BioC2024

OmicsMLRepo: Ontology-leveraged metadata harmonization to improve AI/ML-readiness of omics data in Bioconductor
07-26, 11:35–11:43 (US/Eastern), Tomatis Auditorium

Efforts to establish comprehensive biological data repositories have been significant at national and institutional levels. Despite the large volume of data collected from diverse studies, the cross-study analysis across those repositories and joint modeling between omics and non-omics data remains largely limited due to the nature of non-omics metadata, such as lack of standardization, high complexity, and heterogeneity. This lack of metadata harmonization also hinders the application and development of machine learning tools, which can serve a pivotal role in managing and analyzing complex and high-dimensional multi-omics data.

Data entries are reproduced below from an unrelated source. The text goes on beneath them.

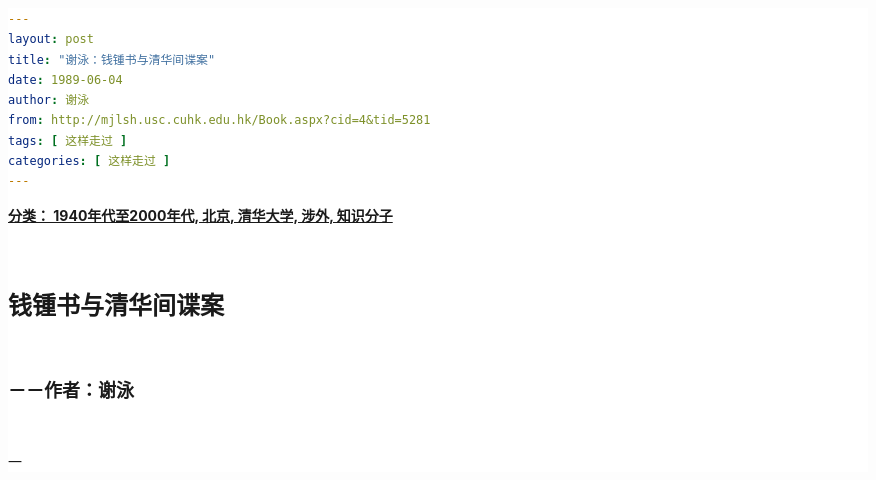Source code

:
 ```yaml
---
layout: post
title: "谢泳：钱锺书与清华间谍案"
date: 1989-06-04
author: 谢泳
from: http://mjlsh.usc.cuhk.edu.hk/Book.aspx?cid=4&tid=5281
tags: [ 这样走过 ]
categories: [ 这样走过 ]
---
```


<div style="margin: 15px 10px 10px 0px;">
 <div>
  <span id="ctl00_ContentPlaceHolder1_chapter1_SubjectLabel" style="font-weight:bold;text-decoration:underline;">
   分类： 1940年代至2000年代, 北京, 清华大学, 涉外, 知识分子
  </span>
 </div>
 <p class="p1">
  <b>
   <font size="5">
    <span class="s1">
    </span>
    <br/>
   </font>
  </b>
 </p>
 <p class="p2">
  <span class="s1">
   <b>
    <font size="5">
     钱锺书与清华间谍案
    </font>
   </b>
  </span>
 </p>
 <p class="p1">
  <b>
   <font size="4">
    <span class="s1">
    </span>
    <br/>
   </font>
  </b>
 </p>
 <p class="p2">
  <span class="s1">
   <b>
    <font size="4">
     －－作者：谢泳
    </font>
   </b>
  </span>
 </p>
 <p class="p1">
  <span class="s1">
  </span>
  <br/>
 </p>
 <p class="p2">
  <span class="s1">
   一
  </span>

To address this issue, we initiated the OmicsMLRepo project, harmonizing and standardizing metadata from omics data resources. This process involved the manual review of metadata schema, the consolidation of similar or identical information, and the incorporation of ontologies. As a result, we have harmonized hundreds of studies on metagenomics and cancer genomics data, accessible through two R/bioconductor packages - curatedMetagenomicData and cBioPortalData. Furthermore, we developed a software package, OmicsMLRepoR, allowing users to leverage the ontologies in metadata search. In summary, the OmicsMLRepo project simplifies the process of cross-study, multi-faceted data analyses through metadata harmonization and standardization, making omics data more AI/ML-ready.

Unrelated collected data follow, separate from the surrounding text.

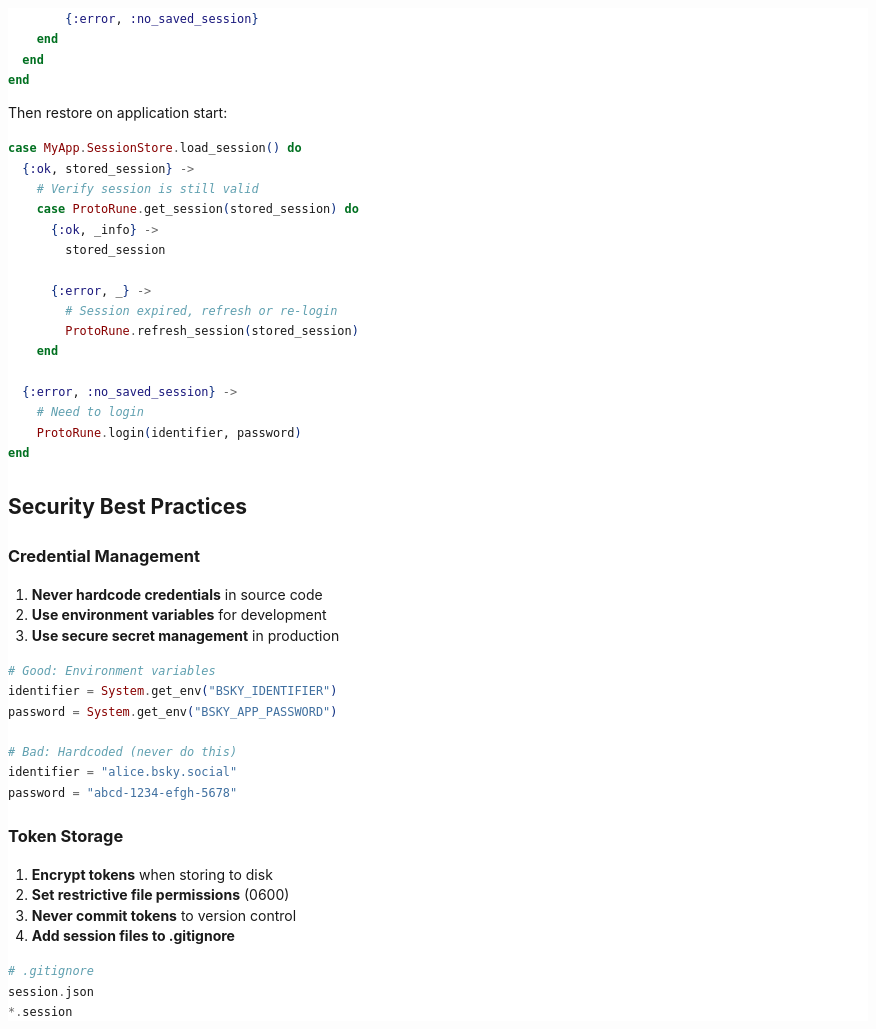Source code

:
 ```elixir
        {:error, :no_saved_session}
    end
  end
end
```

Then restore on application start:

```elixir
case MyApp.SessionStore.load_session() do
  {:ok, stored_session} ->
    # Verify session is still valid
    case ProtoRune.get_session(stored_session) do
      {:ok, _info} ->
        stored_session

      {:error, _} ->
        # Session expired, refresh or re-login
        ProtoRune.refresh_session(stored_session)
    end

  {:error, :no_saved_session} ->
    # Need to login
    ProtoRune.login(identifier, password)
end
```

## Security Best Practices

### Credential Management

1. **Never hardcode credentials** in source code
2. **Use environment variables** for development
3. **Use secure secret management** in production

```elixir
# Good: Environment variables
identifier = System.get_env("BSKY_IDENTIFIER")
password = System.get_env("BSKY_APP_PASSWORD")

# Bad: Hardcoded (never do this)
identifier = "alice.bsky.social"
password = "abcd-1234-efgh-5678"
```

### Token Storage

1. **Encrypt tokens** when storing to disk
2. **Set restrictive file permissions** (0600)
3. **Never commit tokens** to version control
4. **Add session files to .gitignore**

```elixir
# .gitignore
session.json
*.session
```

I am an Assistant Professor at CUNY SPH, with expertise in both experimental biology and bioinformatics. As a molecular biologist by training, I had studied DNA repair and telomere maintenance mechanisms during my doctoral and postdoctoral research. As a bench scientist, I started to notice the limitations of arguing the extent to which my findings in cell lines were actually happening in living organisms and relevant to public health, and this made me interested in the potential of large public datasets. I made a career transition from a bench scientist to a bioinformatics scientist and joined Dr. Waldron’s lab at CUNY SPH as a postdoctoral researcher in 2017. Since then, I had worked on many research projects, published papers, and have developed a wide collaborative network and profound experience and understanding of large public omics data analysis, statistical method development for high-dimensional data, Cloud-based computing, AnVIL workspace and workflow developments, user-friendly software development. Currently, I am working on a NIH-funded project to construct an omics data repository designed for the easy application of Artificial Intelligence and Machine Learning tools. My over-arching career goal is to facilitate interdisciplinary research through the development of intuitive bioinformatics infrastructure and user-friendly tools that lower barriers across different disciplines and resources. In my free time, I enjoys ballroom dancing and exploring different neighborhoods in New York.